Page extract:
● ● ● ●
Case ID: nc_229/html/0786-01.html
Source: Caselaw Access Project
Author: {"author": "ERVIN, J.", "license": "Public Domain", "url": "https://static.case.law/"}
Date Created: 2024-08-24T03:29:51.129683

C. W. MYERS v. S. W. ALLSBROOK.
    (Filed 4 February, 1949.)
    1. Pleadings § 3a—
    The right to recover is determined by the allegations of the complaint.
    2. Contracts § 5—
    Forbearance to exercise legal rights is sufficient consideration for a promise given to secure such forbearance even though the forbearance is in respect to the liability of a third person rather than that of the promisor.
    
      3. Frauds, Statute of, § 5—
    The fact that the promise to answer for the debt or default of another is supported by consideration does not take such promise out of the statute of frauds when the original obligation is not extinguished by the new promise and the consideration for the promise moves to the original debtor and not to the promisor.
    4. Same—Complaint held not to allege that consideration for promise moved to promisor and nonsuit was proper.
    The evidence ivas to the effect that a check given by an automobile retailer to plaintiff in payment of a car -was returned unpaid, that plaintiff went to the debtor’s place of business and that defendant, who was the debtor's brother, and who was handling the business during debtor’s illness, told plaintiff to redeposit the cheek in about two weeks and that If it were not then paid by the bank lie would send plaintiff a cashier’s check for part and a personal check for the balance. It was alleged that after the debtor’s death the defendant and two others purchased the business, but it was not alleged that at the time of the promise defendant contemplated purchasing the business or any interest therein. Held: While the evidence is sufficient to justify a finding that defendant personally promised to pay the check if his brother’s funds were insufficient, and plaintiff’s forbearance to take any action on the check for a period of two weeks was sufficient consideration for the promise, there is no allegation that the defendant made the promise to obtain any personal advantage from such forbearance, and therefore the jiromise comes within the statute of frauds, G.S. 22-1, and defendant’s motion to nonsuit was properly allowed.
● ● ● ●
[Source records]
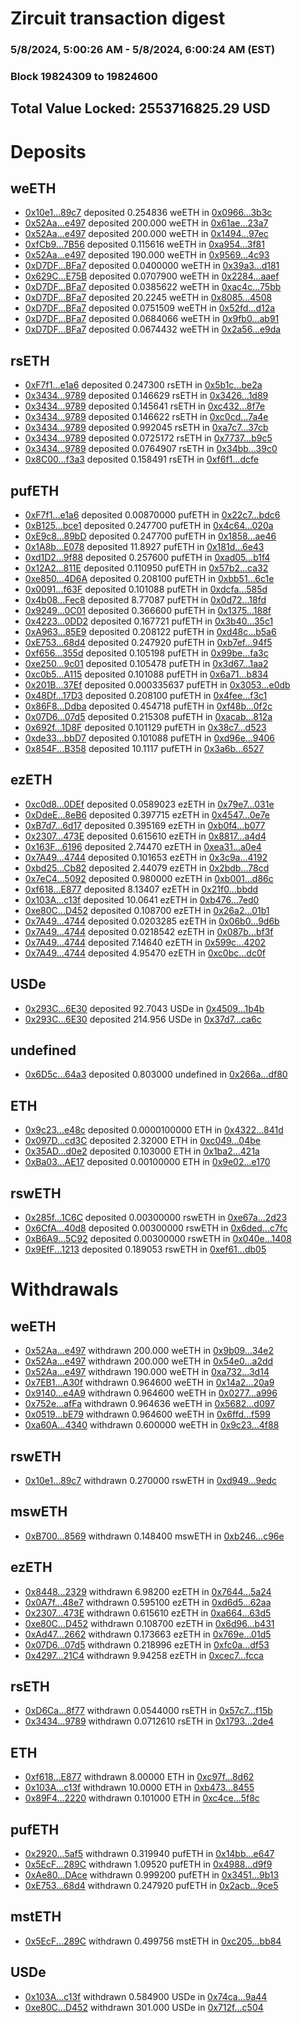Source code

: # Zircuit transaction digest
### 5/8/2024, 5:00:26 AM - 5/8/2024, 6:00:24 AM (EST)
### Block 19824309 to 19824600

## Total Value Locked: 2553716825.29 USD

# Deposits
## weETH
- [0x10e1...89c7](https://etherscan.io/address/0x10e15214D041f035954dE487589bF7947EC989c7) deposited 0.254836 weETH in [0x0966...3b3c](https://etherscan.io/tx/0x10e15214D041f035954dE487589bF7947EC989c7)
- [0x52Aa...e497](https://etherscan.io/address/0x52Aa899454998Be5b000Ad077a46Bbe360F4e497) deposited 200.000 weETH in [0x61ae...23a7](https://etherscan.io/tx/0x52Aa899454998Be5b000Ad077a46Bbe360F4e497)
- [0x52Aa...e497](https://etherscan.io/address/0x52Aa899454998Be5b000Ad077a46Bbe360F4e497) deposited 200.000 weETH in [0x1494...97ec](https://etherscan.io/tx/0x52Aa899454998Be5b000Ad077a46Bbe360F4e497)
- [0xfCb9...7B56](https://etherscan.io/address/0xfCb954527D9f8CFD3bf066345B4808c26A3F7B56) deposited 0.115616 weETH in [0xa954...3f81](https://etherscan.io/tx/0xfCb954527D9f8CFD3bf066345B4808c26A3F7B56)
- [0x52Aa...e497](https://etherscan.io/address/0x52Aa899454998Be5b000Ad077a46Bbe360F4e497) deposited 190.000 weETH in [0x9569...4c93](https://etherscan.io/tx/0x52Aa899454998Be5b000Ad077a46Bbe360F4e497)
- [0xD7DF...BFa7](https://etherscan.io/address/0xD7DF7E085214743530afF339aFC420c7c720BFa7) deposited 0.0400000 weETH in [0x39a3...d181](https://etherscan.io/tx/0xD7DF7E085214743530afF339aFC420c7c720BFa7)
- [0x629C...E75B](https://etherscan.io/address/0x629C739AD8222B31f3D4C8ed22Fa25711660E75B) deposited 0.0707900 weETH in [0x2284...aaef](https://etherscan.io/tx/0x629C739AD8222B31f3D4C8ed22Fa25711660E75B)
- [0xD7DF...BFa7](https://etherscan.io/address/0xD7DF7E085214743530afF339aFC420c7c720BFa7) deposited 0.0385622 weETH in [0xac4c...75bb](https://etherscan.io/tx/0xD7DF7E085214743530afF339aFC420c7c720BFa7)
- [0xD7DF...BFa7](https://etherscan.io/address/0xD7DF7E085214743530afF339aFC420c7c720BFa7) deposited 20.2245 weETH in [0x8085...4508](https://etherscan.io/tx/0xD7DF7E085214743530afF339aFC420c7c720BFa7)
- [0xD7DF...BFa7](https://etherscan.io/address/0xD7DF7E085214743530afF339aFC420c7c720BFa7) deposited 0.0751509 weETH in [0x52fd...d12a](https://etherscan.io/tx/0xD7DF7E085214743530afF339aFC420c7c720BFa7)
- [0xD7DF...BFa7](https://etherscan.io/address/0xD7DF7E085214743530afF339aFC420c7c720BFa7) deposited 0.0684066 weETH in [0x9fb0...ab91](https://etherscan.io/tx/0xD7DF7E085214743530afF339aFC420c7c720BFa7)
- [0xD7DF...BFa7](https://etherscan.io/address/0xD7DF7E085214743530afF339aFC420c7c720BFa7) deposited 0.0674432 weETH in [0x2a56...e9da](https://etherscan.io/tx/0xD7DF7E085214743530afF339aFC420c7c720BFa7)
## rsETH
- [0xF7f1...e1a6](https://etherscan.io/address/0xF7f15673Cdd8110cD07aE31E150C140423F4e1a6) deposited 0.247300 rsETH in [0x5b1c...be2a](https://etherscan.io/tx/0xF7f15673Cdd8110cD07aE31E150C140423F4e1a6)
- [0x3434...9789](https://etherscan.io/address/0x34349c5569e7B846c3558961552D2202760A9789) deposited 0.146629 rsETH in [0x3426...1d89](https://etherscan.io/tx/0x34349c5569e7B846c3558961552D2202760A9789)
- [0x3434...9789](https://etherscan.io/address/0x34349c5569e7B846c3558961552D2202760A9789) deposited 0.145641 rsETH in [0xc432...8f7e](https://etherscan.io/tx/0x34349c5569e7B846c3558961552D2202760A9789)
- [0x3434...9789](https://etherscan.io/address/0x34349c5569e7B846c3558961552D2202760A9789) deposited 0.146622 rsETH in [0xc0cd...7a4e](https://etherscan.io/tx/0x34349c5569e7B846c3558961552D2202760A9789)
- [0x3434...9789](https://etherscan.io/address/0x34349c5569e7B846c3558961552D2202760A9789) deposited 0.992045 rsETH in [0xa7c7...37cb](https://etherscan.io/tx/0x34349c5569e7B846c3558961552D2202760A9789)
- [0x3434...9789](https://etherscan.io/address/0x34349c5569e7B846c3558961552D2202760A9789) deposited 0.0725172 rsETH in [0x7737...b9c5](https://etherscan.io/tx/0x34349c5569e7B846c3558961552D2202760A9789)
- [0x3434...9789](https://etherscan.io/address/0x34349c5569e7B846c3558961552D2202760A9789) deposited 0.0764907 rsETH in [0x34bb...39c0](https://etherscan.io/tx/0x34349c5569e7B846c3558961552D2202760A9789)
- [0x8C00...f3a3](https://etherscan.io/address/0x8C008b8ED633af9374e4099f5D0f0F826AB2f3a3) deposited 0.158491 rsETH in [0xf6f1...dcfe](https://etherscan.io/tx/0x8C008b8ED633af9374e4099f5D0f0F826AB2f3a3)
## pufETH
- [0xF7f1...e1a6](https://etherscan.io/address/0xF7f15673Cdd8110cD07aE31E150C140423F4e1a6) deposited 0.00870000 pufETH in [0x22c7...bdc6](https://etherscan.io/tx/0xF7f15673Cdd8110cD07aE31E150C140423F4e1a6)
- [0xB125...bce1](https://etherscan.io/address/0xB1251d6DeAB09A943Db9b5DdbEB465CE1a06bce1) deposited 0.247700 pufETH in [0x4c64...020a](https://etherscan.io/tx/0xB1251d6DeAB09A943Db9b5DdbEB465CE1a06bce1)
- [0xE9c8...89bD](https://etherscan.io/address/0xE9c8DA23cf01AFE9c9f6ec5906B83615dE4189bD) deposited 0.247700 pufETH in [0x1858...ae46](https://etherscan.io/tx/0xE9c8DA23cf01AFE9c9f6ec5906B83615dE4189bD)
- [0x1A8b...E078](https://etherscan.io/address/0x1A8bDB69f1bDcc6a0771108B03a7b3F2b6bAE078) deposited 11.8927 pufETH in [0x181d...6e43](https://etherscan.io/tx/0x1A8bDB69f1bDcc6a0771108B03a7b3F2b6bAE078)
- [0xd1D2...9f88](https://etherscan.io/address/0xd1D2cE577Be79180BE635201F16E1FfE53c69f88) deposited 0.257600 pufETH in [0xad05...b1f4](https://etherscan.io/tx/0xd1D2cE577Be79180BE635201F16E1FfE53c69f88)
- [0x12A2...811E](https://etherscan.io/address/0x12A2C19A93a4f938757dCBb20FE7233C6319811E) deposited 0.110950 pufETH in [0x57b2...ca32](https://etherscan.io/tx/0x12A2C19A93a4f938757dCBb20FE7233C6319811E)
- [0xe850...4D6A](https://etherscan.io/address/0xe8509Dbd924D422cf77beF98BD9e1AAF068D4D6A) deposited 0.208100 pufETH in [0xbb51...6c1e](https://etherscan.io/tx/0xe8509Dbd924D422cf77beF98BD9e1AAF068D4D6A)
- [0x0091...f63F](https://etherscan.io/address/0x00913b0179ae1afaf4eC5A3C265611008560f63F) deposited 0.101088 pufETH in [0xdcfa...585d](https://etherscan.io/tx/0x00913b0179ae1afaf4eC5A3C265611008560f63F)
- [0x4b08...Fec8](https://etherscan.io/address/0x4b08d2f583C119902ef5599BC30396F83865Fec8) deposited 8.77087 pufETH in [0x0d72...18fd](https://etherscan.io/tx/0x4b08d2f583C119902ef5599BC30396F83865Fec8)
- [0x9249...0C01](https://etherscan.io/address/0x924978F8F452bb31431bBF86bE5276ec6FCC0C01) deposited 0.366600 pufETH in [0x1375...188f](https://etherscan.io/tx/0x924978F8F452bb31431bBF86bE5276ec6FCC0C01)
- [0x4223...0DD2](https://etherscan.io/address/0x4223633B05c4EaE25f6C2feb86B85c4f373f0DD2) deposited 0.167721 pufETH in [0x3b40...35c1](https://etherscan.io/tx/0x4223633B05c4EaE25f6C2feb86B85c4f373f0DD2)
- [0xA963...85E9](https://etherscan.io/address/0xA9633DA02ca8CfB894226b81A5E33375a92e85E9) deposited 0.208122 pufETH in [0xd48c...b5a6](https://etherscan.io/tx/0xA9633DA02ca8CfB894226b81A5E33375a92e85E9)
- [0xE753...68d4](https://etherscan.io/address/0xE753547d5f4920B5A1Ba91E32188C2B31B2468d4) deposited 0.247920 pufETH in [0xb7ef...94f5](https://etherscan.io/tx/0xE753547d5f4920B5A1Ba91E32188C2B31B2468d4)
- [0xf656...355d](https://etherscan.io/address/0xf656A4a39E973faA9406EEC834DB441A260c355d) deposited 0.105198 pufETH in [0x99be...fa3c](https://etherscan.io/tx/0xf656A4a39E973faA9406EEC834DB441A260c355d)
- [0xe250...9c01](https://etherscan.io/address/0xe2503fC1fe003DEc08E23f6F504E53FC1cC19c01) deposited 0.105478 pufETH in [0x3d67...1aa2](https://etherscan.io/tx/0xe2503fC1fe003DEc08E23f6F504E53FC1cC19c01)
- [0xc0b5...A115](https://etherscan.io/address/0xc0b5fb523579e2c1e877b7D2e0663307eC8cA115) deposited 0.101088 pufETH in [0x6a71...b834](https://etherscan.io/tx/0xc0b5fb523579e2c1e877b7D2e0663307eC8cA115)
- [0x201B...37Ef](https://etherscan.io/address/0x201BC3aad445051BF6a66eab36efa880C6Bc37Ef) deposited 0.000335637 pufETH in [0x3053...e0db](https://etherscan.io/tx/0x201BC3aad445051BF6a66eab36efa880C6Bc37Ef)
- [0x48Df...17D3](https://etherscan.io/address/0x48Df97CC399317B0fAaB74238C5bC82E9a2117D3) deposited 0.208100 pufETH in [0x4fee...f3c1](https://etherscan.io/tx/0x48Df97CC399317B0fAaB74238C5bC82E9a2117D3)
- [0x86F8...Ddba](https://etherscan.io/address/0x86F8fb4EBD01ea7eCeB06Caa5AEe9010f2cfDdba) deposited 0.454718 pufETH in [0xf48b...0f2c](https://etherscan.io/tx/0x86F8fb4EBD01ea7eCeB06Caa5AEe9010f2cfDdba)
- [0x07D6...07d5](https://etherscan.io/address/0x07D610cd49FAcac8f04Ca1Ee38027B5A485D07d5) deposited 0.215308 pufETH in [0xacab...812a](https://etherscan.io/tx/0x07D610cd49FAcac8f04Ca1Ee38027B5A485D07d5)
- [0x692f...1D8F](https://etherscan.io/address/0x692f7be3Ed0ef1555E24b17dbA195b577fE01D8F) deposited 0.101129 pufETH in [0x38c7...d523](https://etherscan.io/tx/0x692f7be3Ed0ef1555E24b17dbA195b577fE01D8F)
- [0xde33...bbD7](https://etherscan.io/address/0xde333Ed1223A9E88B4d4030FDA14B137d9B8bbD7) deposited 0.101088 pufETH in [0xd96e...9406](https://etherscan.io/tx/0xde333Ed1223A9E88B4d4030FDA14B137d9B8bbD7)
- [0x854F...B358](https://etherscan.io/address/0x854F1269b659A727a2268AB86FF77CFB30BfB358) deposited 10.1117 pufETH in [0x3a6b...6527](https://etherscan.io/tx/0x854F1269b659A727a2268AB86FF77CFB30BfB358)
## ezETH
- [0xc0d8...0DEf](https://etherscan.io/address/0xc0d88edA86aE81f23971d00E0C7324E8e35d0DEf) deposited 0.0589023 ezETH in [0x79e7...031e](https://etherscan.io/tx/0xc0d88edA86aE81f23971d00E0C7324E8e35d0DEf)
- [0xDdeE...8eB6](https://etherscan.io/address/0xDdeE29697370bC74f491b69cbdDa177174028eB6) deposited 0.397715 ezETH in [0x4547...0e7e](https://etherscan.io/tx/0xDdeE29697370bC74f491b69cbdDa177174028eB6)
- [0xB7d7...6d17](https://etherscan.io/address/0xB7d7d4034dF7B33f41A59307b91f6Cc5fD6f6d17) deposited 0.395169 ezETH in [0xb0f4...b077](https://etherscan.io/tx/0xB7d7d4034dF7B33f41A59307b91f6Cc5fD6f6d17)
- [0x2307...473E](https://etherscan.io/address/0x23077657cf7Ca3bC4A7e2E25043A62480299473E) deposited 0.615610 ezETH in [0x8817...a4d4](https://etherscan.io/tx/0x23077657cf7Ca3bC4A7e2E25043A62480299473E)
- [0x163F...6196](https://etherscan.io/address/0x163F8119d84fcDc2c801AbadE1a8093E21CC6196) deposited 2.74470 ezETH in [0xea31...a0e4](https://etherscan.io/tx/0x163F8119d84fcDc2c801AbadE1a8093E21CC6196)
- [0x7A49...4744](https://etherscan.io/address/0x7A493Be5c2ce014cD049Bf178a1ac0Db1B434744) deposited 0.101653 ezETH in [0x3c9a...4192](https://etherscan.io/tx/0x7A493Be5c2ce014cD049Bf178a1ac0Db1B434744)
- [0xbd25...Cb82](https://etherscan.io/address/0xbd256e3EF18ceA8ADe7d62E4AA963d605baECb82) deposited 2.44079 ezETH in [0x2bdb...78cd](https://etherscan.io/tx/0xbd256e3EF18ceA8ADe7d62E4AA963d605baECb82)
- [0x7eC4...5092](https://etherscan.io/address/0x7eC4F936d7fA748D8D446E310Ca98ab05F7f5092) deposited 0.980000 ezETH in [0xb001...d86c](https://etherscan.io/tx/0x7eC4F936d7fA748D8D446E310Ca98ab05F7f5092)
- [0xf618...E877](https://etherscan.io/address/0xf618c58bD33881ef5328f5F7e0452a0113AeE877) deposited 8.13407 ezETH in [0x21f0...bbdd](https://etherscan.io/tx/0xf618c58bD33881ef5328f5F7e0452a0113AeE877)
- [0x103A...c13f](https://etherscan.io/address/0x103Ad2d7c23436585245c8267307Fef5DbF4c13f) deposited 10.0641 ezETH in [0xb476...7ed0](https://etherscan.io/tx/0x103Ad2d7c23436585245c8267307Fef5DbF4c13f)
- [0xe80C...D452](https://etherscan.io/address/0xe80C19a74084a11fE96E286076401FdF5269D452) deposited 0.108700 ezETH in [0x26a2...01b1](https://etherscan.io/tx/0xe80C19a74084a11fE96E286076401FdF5269D452)
- [0x7A49...4744](https://etherscan.io/address/0x7A493Be5c2ce014cD049Bf178a1ac0Db1B434744) deposited 0.0203285 ezETH in [0x06b0...9d6b](https://etherscan.io/tx/0x7A493Be5c2ce014cD049Bf178a1ac0Db1B434744)
- [0x7A49...4744](https://etherscan.io/address/0x7A493Be5c2ce014cD049Bf178a1ac0Db1B434744) deposited 0.0218542 ezETH in [0x087b...bf3f](https://etherscan.io/tx/0x7A493Be5c2ce014cD049Bf178a1ac0Db1B434744)
- [0x7A49...4744](https://etherscan.io/address/0x7A493Be5c2ce014cD049Bf178a1ac0Db1B434744) deposited 7.14640 ezETH in [0x599c...4202](https://etherscan.io/tx/0x7A493Be5c2ce014cD049Bf178a1ac0Db1B434744)
- [0x7A49...4744](https://etherscan.io/address/0x7A493Be5c2ce014cD049Bf178a1ac0Db1B434744) deposited 4.95470 ezETH in [0xc0bc...dc0f](https://etherscan.io/tx/0x7A493Be5c2ce014cD049Bf178a1ac0Db1B434744)
## USDe
- [0x293C...6E30](https://etherscan.io/address/0x293C6937D8D82e05B01335F7B33FBA0c8e256E30) deposited 92.7043 USDe in [0x4509...1b4b](https://etherscan.io/tx/0x293C6937D8D82e05B01335F7B33FBA0c8e256E30)
- [0x293C...6E30](https://etherscan.io/address/0x293C6937D8D82e05B01335F7B33FBA0c8e256E30) deposited 214.956 USDe in [0x37d7...ca6c](https://etherscan.io/tx/0x293C6937D8D82e05B01335F7B33FBA0c8e256E30)
## undefined
- [0x6D5c...64a3](https://etherscan.io/address/0x6D5c44A8C83cC7Aa5E98A6980CCAe40466E864a3) deposited 0.803000 undefined in [0x266a...df80](https://etherscan.io/tx/0x6D5c44A8C83cC7Aa5E98A6980CCAe40466E864a3)
## ETH
- [0x9c23...e48c](https://etherscan.io/address/0x9c236e7F7ABc9783AcFF5B461996914fEF54e48c) deposited 0.0000100000 ETH in [0x4322...841d](https://etherscan.io/tx/0x9c236e7F7ABc9783AcFF5B461996914fEF54e48c)
- [0x097D...cd3C](https://etherscan.io/address/0x097De082006804840492d343B722529C4Ccbcd3C) deposited 2.32000 ETH in [0xc049...04be](https://etherscan.io/tx/0x097De082006804840492d343B722529C4Ccbcd3C)
- [0x35AD...d0e2](https://etherscan.io/address/0x35AD5cF70bF5EBA48dDf9332e1b471270Cb2d0e2) deposited 0.103000 ETH in [0x1ba2...421a](https://etherscan.io/tx/0x35AD5cF70bF5EBA48dDf9332e1b471270Cb2d0e2)
- [0xBa03...AE17](https://etherscan.io/address/0xBa037f0fA7b7dB5d45d231F4Df65ba732A3fAE17) deposited 0.00100000 ETH in [0x9e02...e170](https://etherscan.io/tx/0xBa037f0fA7b7dB5d45d231F4Df65ba732A3fAE17)
## rswETH
- [0x285f...1C6C](https://etherscan.io/address/0x285fc504E5954757914b8Af1Dc4F771CA01b1C6C) deposited 0.00300000 rswETH in [0xe67a...2d23](https://etherscan.io/tx/0x285fc504E5954757914b8Af1Dc4F771CA01b1C6C)
- [0x6CfA...40d8](https://etherscan.io/address/0x6CfAbbb6518FA24f529DFCc61fCc5051be9040d8) deposited 0.00300000 rswETH in [0x6ded...c7fc](https://etherscan.io/tx/0x6CfAbbb6518FA24f529DFCc61fCc5051be9040d8)
- [0xB6A9...5C92](https://etherscan.io/address/0xB6A9f81434AdABd882Ec553054B789b4e54b5C92) deposited 0.00300000 rswETH in [0x040e...1408](https://etherscan.io/tx/0xB6A9f81434AdABd882Ec553054B789b4e54b5C92)
- [0x9EfF...1213](https://etherscan.io/address/0x9EfF5B715d0E2C0ecDacB029C742dD516A751213) deposited 0.189053 rswETH in [0xef61...db05](https://etherscan.io/tx/0x9EfF5B715d0E2C0ecDacB029C742dD516A751213)
# Withdrawals
## weETH
- [0x52Aa...e497](https://etherscan.io/address/0x52Aa899454998Be5b000Ad077a46Bbe360F4e497) withdrawn 200.000 weETH in [0x9b09...34e2](https://etherscan.io/tx/0x52Aa899454998Be5b000Ad077a46Bbe360F4e497)
- [0x52Aa...e497](https://etherscan.io/address/0x52Aa899454998Be5b000Ad077a46Bbe360F4e497) withdrawn 200.000 weETH in [0x54e0...a2dd](https://etherscan.io/tx/0x52Aa899454998Be5b000Ad077a46Bbe360F4e497)
- [0x52Aa...e497](https://etherscan.io/address/0x52Aa899454998Be5b000Ad077a46Bbe360F4e497) withdrawn 190.000 weETH in [0xa732...3d14](https://etherscan.io/tx/0x52Aa899454998Be5b000Ad077a46Bbe360F4e497)
- [0x7EB1...A30f](https://etherscan.io/address/0x7EB12af78a8a17990B724E9FfD11FcA1EabdA30f) withdrawn 0.964600 weETH in [0x14a2...20a9](https://etherscan.io/tx/0x7EB12af78a8a17990B724E9FfD11FcA1EabdA30f)
- [0x9140...e4A9](https://etherscan.io/address/0x9140Fea79f58cB0558e8E171943abd74F1e2e4A9) withdrawn 0.964600 weETH in [0x0277...a996](https://etherscan.io/tx/0x9140Fea79f58cB0558e8E171943abd74F1e2e4A9)
- [0x752e...afFa](https://etherscan.io/address/0x752ecc81EB5BFfec6366e00483BCCfebb933afFa) withdrawn 0.964636 weETH in [0x5682...d097](https://etherscan.io/tx/0x752ecc81EB5BFfec6366e00483BCCfebb933afFa)
- [0x0519...bE79](https://etherscan.io/address/0x051955049031dfd0B8FBce6dD2d6187d4aBcbE79) withdrawn 0.964600 weETH in [0x6ffd...f599](https://etherscan.io/tx/0x051955049031dfd0B8FBce6dD2d6187d4aBcbE79)
- [0xa60A...4340](https://etherscan.io/address/0xa60A19fAFdc5167De931f807c147CDa5eD6d4340) withdrawn 0.600000 weETH in [0x9c23...4f88](https://etherscan.io/tx/0xa60A19fAFdc5167De931f807c147CDa5eD6d4340)
## rswETH
- [0x10e1...89c7](https://etherscan.io/address/0x10e15214D041f035954dE487589bF7947EC989c7) withdrawn 0.270000 rswETH in [0xd949...9edc](https://etherscan.io/tx/0x10e15214D041f035954dE487589bF7947EC989c7)
## mswETH
- [0xB700...8569](https://etherscan.io/address/0xB700EDBE1B0BF8c99D78C566846F97874BbE8569) withdrawn 0.148400 mswETH in [0xb246...c96e](https://etherscan.io/tx/0xB700EDBE1B0BF8c99D78C566846F97874BbE8569)
## ezETH
- [0x8448...2329](https://etherscan.io/address/0x8448374edb8f0622DA6d685Ae9caA84C9D272329) withdrawn 6.98200 ezETH in [0x7644...5a24](https://etherscan.io/tx/0x8448374edb8f0622DA6d685Ae9caA84C9D272329)
- [0x0A7f...48e7](https://etherscan.io/address/0x0A7f09014026862F011CCc1c932EB5AF1EAf48e7) withdrawn 0.595100 ezETH in [0xd6d5...62aa](https://etherscan.io/tx/0x0A7f09014026862F011CCc1c932EB5AF1EAf48e7)
- [0x2307...473E](https://etherscan.io/address/0x23077657cf7Ca3bC4A7e2E25043A62480299473E) withdrawn 0.615610 ezETH in [0xa664...63d5](https://etherscan.io/tx/0x23077657cf7Ca3bC4A7e2E25043A62480299473E)
- [0xe80C...D452](https://etherscan.io/address/0xe80C19a74084a11fE96E286076401FdF5269D452) withdrawn 0.108700 ezETH in [0x6d96...b431](https://etherscan.io/tx/0xe80C19a74084a11fE96E286076401FdF5269D452)
- [0xAd47...2662](https://etherscan.io/address/0xAd477494fF3b21D03dE11D8907b41e20B1872662) withdrawn 0.173663 ezETH in [0x769e...01d5](https://etherscan.io/tx/0xAd477494fF3b21D03dE11D8907b41e20B1872662)
- [0x07D6...07d5](https://etherscan.io/address/0x07D610cd49FAcac8f04Ca1Ee38027B5A485D07d5) withdrawn 0.218996 ezETH in [0xfc0a...df53](https://etherscan.io/tx/0x07D610cd49FAcac8f04Ca1Ee38027B5A485D07d5)
- [0x4297...21C4](https://etherscan.io/address/0x429797776999E11F63C649fB31fC89AfB41521C4) withdrawn 9.94258 ezETH in [0xcec7...fcca](https://etherscan.io/tx/0x429797776999E11F63C649fB31fC89AfB41521C4)
## rsETH
- [0xD6Ca...8f77](https://etherscan.io/address/0xD6Ca66a00997A2038A6DC7304131A40F48268f77) withdrawn 0.0544000 rsETH in [0x57c7...f15b](https://etherscan.io/tx/0xD6Ca66a00997A2038A6DC7304131A40F48268f77)
- [0x3434...9789](https://etherscan.io/address/0x34349c5569e7B846c3558961552D2202760A9789) withdrawn 0.0712610 rsETH in [0x1793...2de4](https://etherscan.io/tx/0x34349c5569e7B846c3558961552D2202760A9789)
## ETH
- [0xf618...E877](https://etherscan.io/address/0xf618c58bD33881ef5328f5F7e0452a0113AeE877) withdrawn 8.00000 ETH in [0xc97f...8d62](https://etherscan.io/tx/0xf618c58bD33881ef5328f5F7e0452a0113AeE877)
- [0x103A...c13f](https://etherscan.io/address/0x103Ad2d7c23436585245c8267307Fef5DbF4c13f) withdrawn 10.0000 ETH in [0xb473...8455](https://etherscan.io/tx/0x103Ad2d7c23436585245c8267307Fef5DbF4c13f)
- [0x89F4...2220](https://etherscan.io/address/0x89F43e2E2f03de7Ff905A8a8Dd0b0e7446622220) withdrawn 0.101000 ETH in [0xc4ce...5f8c](https://etherscan.io/tx/0x89F43e2E2f03de7Ff905A8a8Dd0b0e7446622220)
## pufETH
- [0x2920...5af5](https://etherscan.io/address/0x2920e4319c74681604E8c0dC87B72930232E5af5) withdrawn 0.319940 pufETH in [0x14bb...e647](https://etherscan.io/tx/0x2920e4319c74681604E8c0dC87B72930232E5af5)
- [0x5EcF...289C](https://etherscan.io/address/0x5EcF9380920f5aDC7F812094ad6a071E5c23289C) withdrawn 1.09520 pufETH in [0x4988...d9f9](https://etherscan.io/tx/0x5EcF9380920f5aDC7F812094ad6a071E5c23289C)
- [0xAe80...DAce](https://etherscan.io/address/0xAe80216c79bD7bDAB18A9D2FBD1A2b82c4c2DAce) withdrawn 0.999200 pufETH in [0x3451...9b13](https://etherscan.io/tx/0xAe80216c79bD7bDAB18A9D2FBD1A2b82c4c2DAce)
- [0xE753...68d4](https://etherscan.io/address/0xE753547d5f4920B5A1Ba91E32188C2B31B2468d4) withdrawn 0.247920 pufETH in [0x2acb...9ce5](https://etherscan.io/tx/0xE753547d5f4920B5A1Ba91E32188C2B31B2468d4)
## mstETH
- [0x5EcF...289C](https://etherscan.io/address/0x5EcF9380920f5aDC7F812094ad6a071E5c23289C) withdrawn 0.499756 mstETH in [0xc205...bb84](https://etherscan.io/tx/0x5EcF9380920f5aDC7F812094ad6a071E5c23289C)
## USDe
- [0x103A...c13f](https://etherscan.io/address/0x103Ad2d7c23436585245c8267307Fef5DbF4c13f) withdrawn 0.584900 USDe in [0x74ca...9a44](https://etherscan.io/tx/0x103Ad2d7c23436585245c8267307Fef5DbF4c13f)
- [0xe80C...D452](https://etherscan.io/address/0xe80C19a74084a11fE96E286076401FdF5269D452) withdrawn 301.000 USDe in [0x712f...c504](https://etherscan.io/tx/0xe80C19a74084a11fE96E286076401FdF5269D452)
● ● ● ●
What you will do:
(1) In the Myers v. Allsbrook case summary, which section of the General Statutes brings the defendant's promise within the statute of frauds?
(2) Write the next part of the Myers v. Allsbrook case text, picking up after its last sentence.

Expected responses:
(1) G.S. 22-1.

(2)
    5. Same—
    While the statute of frauds does not apply to an oral promise to pay the debt of another out of money or property which the debtor has placed in the hands of the promisor for the purpose of paying the debt, evidence tending to show that the debtor entrusted certain funds to the promisor for the purpose of carrying on the debtor’s business, without evidence that he entrusted the funds for the specific purpose of paying debtor’s debts, is insufficient to bring the promise within this rule.
    Appeal by plaintiff from Edmitndson, Special Judge, at April Term, 1948, of Forsyth.
    The complaint stated a cause of action against the defendant for breach of a contract to pay the plaintiff a check for $4,175 originally issued to plaintiff by a third person, Joe Allsbrook, trading as “City Auto Service.” The answer denied the making of the contract; and specifically pleaded the statute of frauds as contained in G.S. 22-1 as a defense.
    To sustain the complaint, the plaintiff presented testimony tending to establish the matters set out below.
    Before the events giving rise to this litigation, the plaintiff, C. W. Myers, a wholesaler of motor vehicles at Winston-Salem, North Carolina, had many business dealings with Joe Allsbrook, who retailed automobiles and automobile accessories and supplies in Scotland Neck, North Carolina, under the assumed name of “City Auto Service.”
    On 26 April, 1947, the plaintiff sold Joe Allsbrook a Dodge for $2,275 and a Chevrolet and a Ford for $4,175, taking therefor separate checks for such sums drawn by Joe Allsbrook in his trade name of “City Auto Service” on the Bank of Halifax at Scotland Neck. It was expressly agreed that the sale of the Chevrolet and Ford was a cash transaction, but on 14 May, 1947, the check for $4,175 covering the sale price of those cars was returned to the plaintiff “unpaid.” About the same time, the plaintiff learned that the Bank of Halifax had declined to honor the check for $2,275.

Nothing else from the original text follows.